---- RECORDS FOR PROCESSING

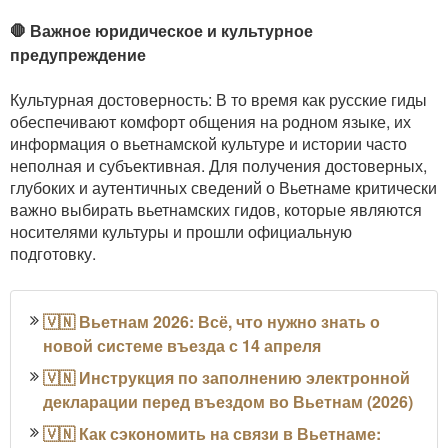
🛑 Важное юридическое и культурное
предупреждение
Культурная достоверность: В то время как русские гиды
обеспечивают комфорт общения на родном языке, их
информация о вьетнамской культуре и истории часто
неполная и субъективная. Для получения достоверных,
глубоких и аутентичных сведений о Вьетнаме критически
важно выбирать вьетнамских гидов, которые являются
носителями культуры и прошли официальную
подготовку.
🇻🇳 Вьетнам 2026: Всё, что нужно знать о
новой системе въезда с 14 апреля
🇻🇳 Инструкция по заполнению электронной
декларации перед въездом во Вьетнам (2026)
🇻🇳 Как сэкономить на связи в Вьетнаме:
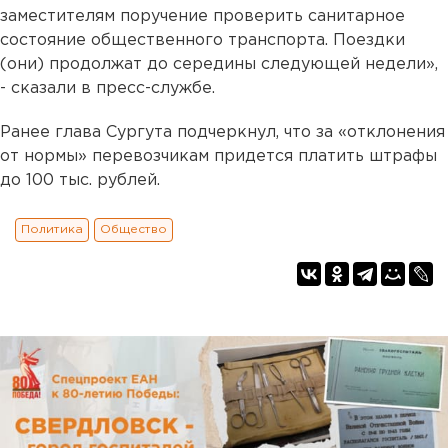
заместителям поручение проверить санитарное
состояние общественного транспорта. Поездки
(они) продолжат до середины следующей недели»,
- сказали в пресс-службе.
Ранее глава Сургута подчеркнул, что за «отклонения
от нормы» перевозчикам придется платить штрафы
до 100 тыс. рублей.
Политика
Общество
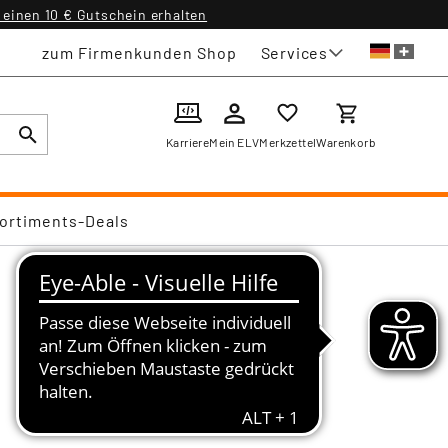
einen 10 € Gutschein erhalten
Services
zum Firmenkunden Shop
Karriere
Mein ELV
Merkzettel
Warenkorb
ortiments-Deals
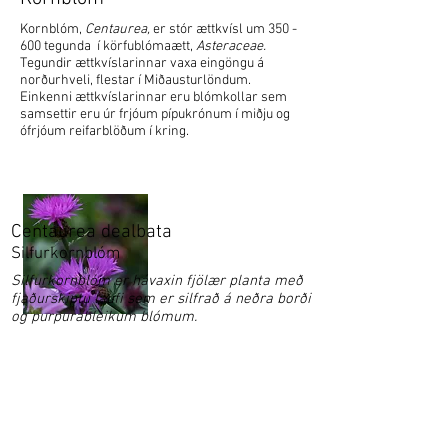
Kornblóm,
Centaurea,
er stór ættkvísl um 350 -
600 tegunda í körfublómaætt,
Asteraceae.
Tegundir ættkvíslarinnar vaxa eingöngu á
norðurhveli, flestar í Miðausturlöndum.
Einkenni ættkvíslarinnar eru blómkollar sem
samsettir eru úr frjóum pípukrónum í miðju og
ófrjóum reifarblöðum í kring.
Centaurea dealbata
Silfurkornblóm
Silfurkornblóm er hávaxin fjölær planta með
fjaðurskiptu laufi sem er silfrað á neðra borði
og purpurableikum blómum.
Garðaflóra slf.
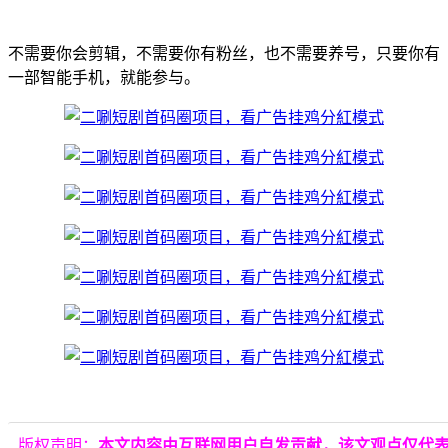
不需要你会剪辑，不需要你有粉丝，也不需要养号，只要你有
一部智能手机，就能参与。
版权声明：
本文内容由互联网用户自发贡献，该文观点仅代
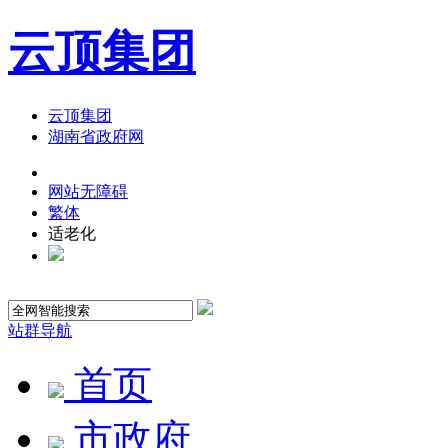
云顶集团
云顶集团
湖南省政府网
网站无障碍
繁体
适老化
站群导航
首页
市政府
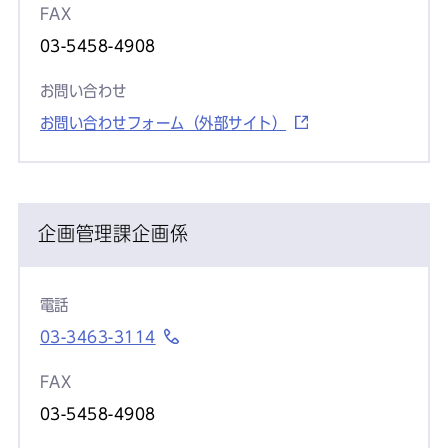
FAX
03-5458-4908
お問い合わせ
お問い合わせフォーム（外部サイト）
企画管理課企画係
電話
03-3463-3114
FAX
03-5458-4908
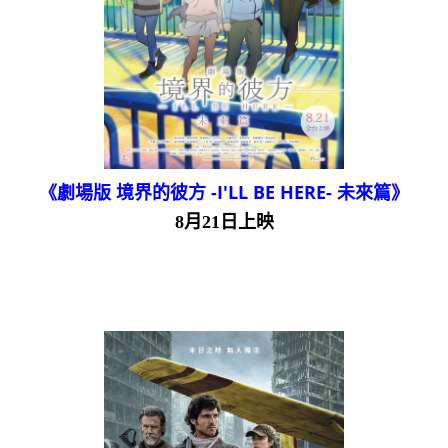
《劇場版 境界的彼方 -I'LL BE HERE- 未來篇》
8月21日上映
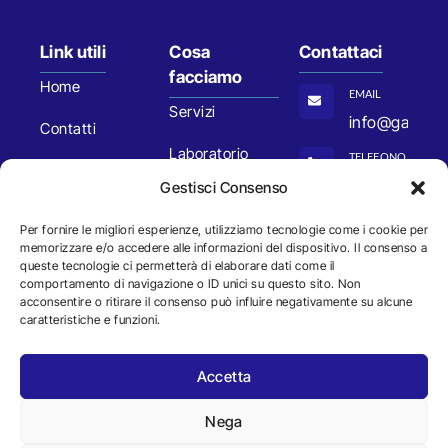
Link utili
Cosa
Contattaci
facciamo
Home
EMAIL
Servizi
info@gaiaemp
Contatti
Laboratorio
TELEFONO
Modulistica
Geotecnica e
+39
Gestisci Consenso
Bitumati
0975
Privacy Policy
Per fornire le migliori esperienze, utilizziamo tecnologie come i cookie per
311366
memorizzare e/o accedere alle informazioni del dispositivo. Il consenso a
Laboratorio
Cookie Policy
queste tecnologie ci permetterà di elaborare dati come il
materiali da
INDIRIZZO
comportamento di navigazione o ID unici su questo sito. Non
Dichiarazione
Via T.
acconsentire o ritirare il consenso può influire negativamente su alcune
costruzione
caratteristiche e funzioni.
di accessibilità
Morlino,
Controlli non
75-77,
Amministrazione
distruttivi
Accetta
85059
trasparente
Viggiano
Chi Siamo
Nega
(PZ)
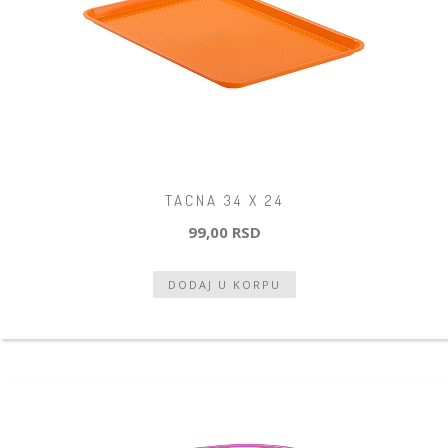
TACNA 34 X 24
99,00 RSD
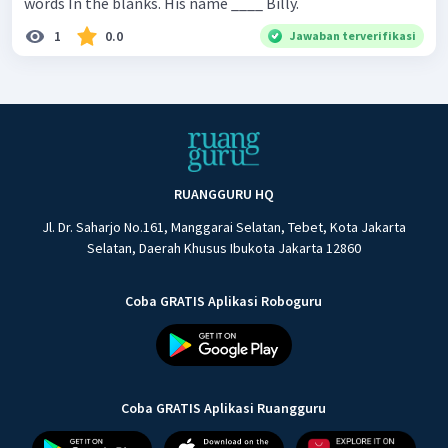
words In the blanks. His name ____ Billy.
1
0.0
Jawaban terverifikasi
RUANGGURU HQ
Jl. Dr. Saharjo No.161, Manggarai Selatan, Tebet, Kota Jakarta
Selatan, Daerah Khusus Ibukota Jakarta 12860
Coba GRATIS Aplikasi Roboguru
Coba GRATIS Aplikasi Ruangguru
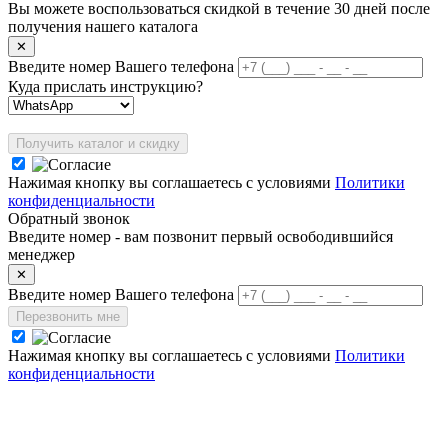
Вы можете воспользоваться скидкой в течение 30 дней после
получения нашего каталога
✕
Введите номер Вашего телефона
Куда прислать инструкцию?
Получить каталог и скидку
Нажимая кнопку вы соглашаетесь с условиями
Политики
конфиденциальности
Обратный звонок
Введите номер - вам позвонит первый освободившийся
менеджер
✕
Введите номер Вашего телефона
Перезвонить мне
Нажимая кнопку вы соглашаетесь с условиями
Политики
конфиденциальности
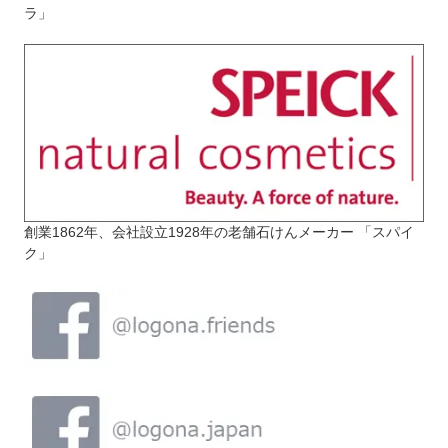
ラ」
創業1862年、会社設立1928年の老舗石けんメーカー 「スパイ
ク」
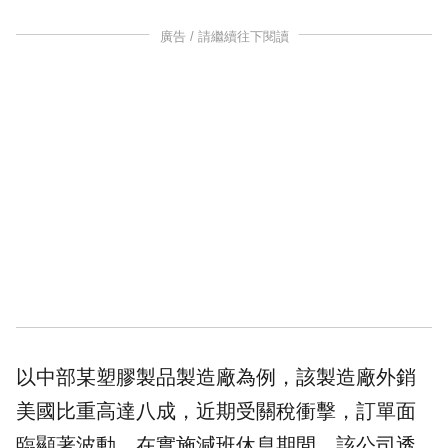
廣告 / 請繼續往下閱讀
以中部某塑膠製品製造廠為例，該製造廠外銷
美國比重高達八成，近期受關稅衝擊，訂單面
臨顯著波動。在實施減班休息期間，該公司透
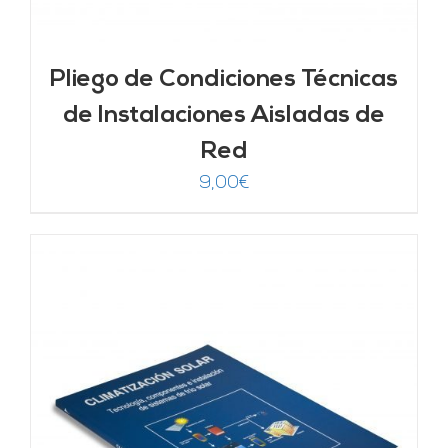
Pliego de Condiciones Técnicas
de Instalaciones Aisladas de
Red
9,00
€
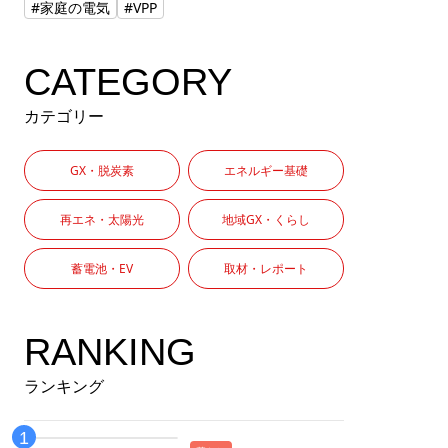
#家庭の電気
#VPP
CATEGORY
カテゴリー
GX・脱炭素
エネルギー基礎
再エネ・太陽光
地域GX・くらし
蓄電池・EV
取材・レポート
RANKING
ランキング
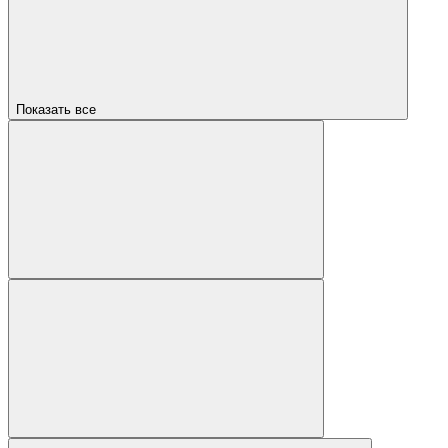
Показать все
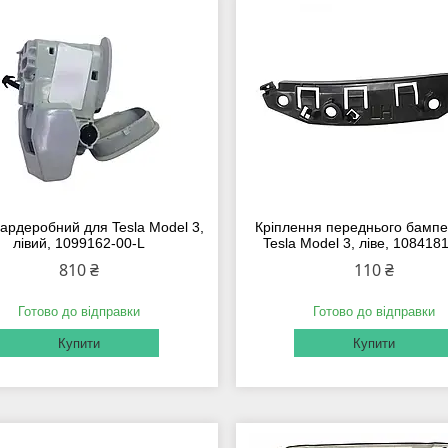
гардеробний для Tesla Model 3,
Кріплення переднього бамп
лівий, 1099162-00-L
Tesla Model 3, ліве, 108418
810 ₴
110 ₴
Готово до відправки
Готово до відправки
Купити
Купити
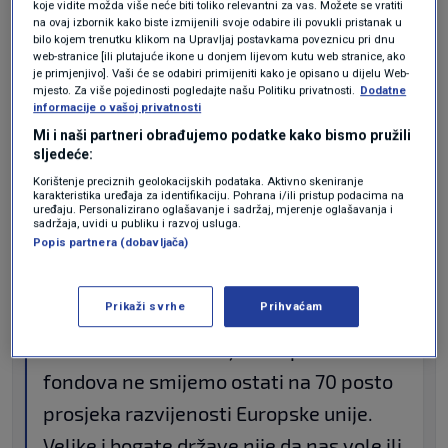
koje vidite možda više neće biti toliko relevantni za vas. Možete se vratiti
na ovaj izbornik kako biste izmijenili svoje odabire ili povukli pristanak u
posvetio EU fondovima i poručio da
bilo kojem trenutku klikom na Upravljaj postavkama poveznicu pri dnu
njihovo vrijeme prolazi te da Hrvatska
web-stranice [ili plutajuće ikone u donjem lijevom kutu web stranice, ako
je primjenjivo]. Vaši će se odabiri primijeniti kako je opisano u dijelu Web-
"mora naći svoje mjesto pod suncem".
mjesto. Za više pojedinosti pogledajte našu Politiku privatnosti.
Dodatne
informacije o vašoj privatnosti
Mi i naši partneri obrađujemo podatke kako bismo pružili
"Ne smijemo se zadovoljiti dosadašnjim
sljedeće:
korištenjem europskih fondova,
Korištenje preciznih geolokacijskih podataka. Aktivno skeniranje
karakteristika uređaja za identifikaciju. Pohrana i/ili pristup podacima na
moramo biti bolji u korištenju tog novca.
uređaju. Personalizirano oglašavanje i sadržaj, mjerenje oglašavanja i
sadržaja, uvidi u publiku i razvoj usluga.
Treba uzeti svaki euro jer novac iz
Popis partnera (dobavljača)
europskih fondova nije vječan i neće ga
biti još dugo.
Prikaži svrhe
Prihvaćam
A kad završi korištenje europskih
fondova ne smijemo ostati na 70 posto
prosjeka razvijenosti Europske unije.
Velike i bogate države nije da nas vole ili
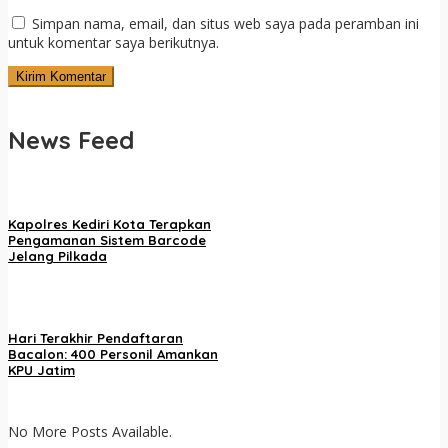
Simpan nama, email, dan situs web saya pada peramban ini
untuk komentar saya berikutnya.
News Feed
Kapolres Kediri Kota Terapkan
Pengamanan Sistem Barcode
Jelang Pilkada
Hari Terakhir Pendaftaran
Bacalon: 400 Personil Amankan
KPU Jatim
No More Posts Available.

--------

▶ **INSTRUCTIONS FOR THE TASK**
Every line above with the word "Silfurkornblóm" belongs in the answer, copied as written.

▶ **RESULT OF THIS EXERCISE**
Silfurkornblóm
Silfurkornblóm er hávaxin fjölær planta með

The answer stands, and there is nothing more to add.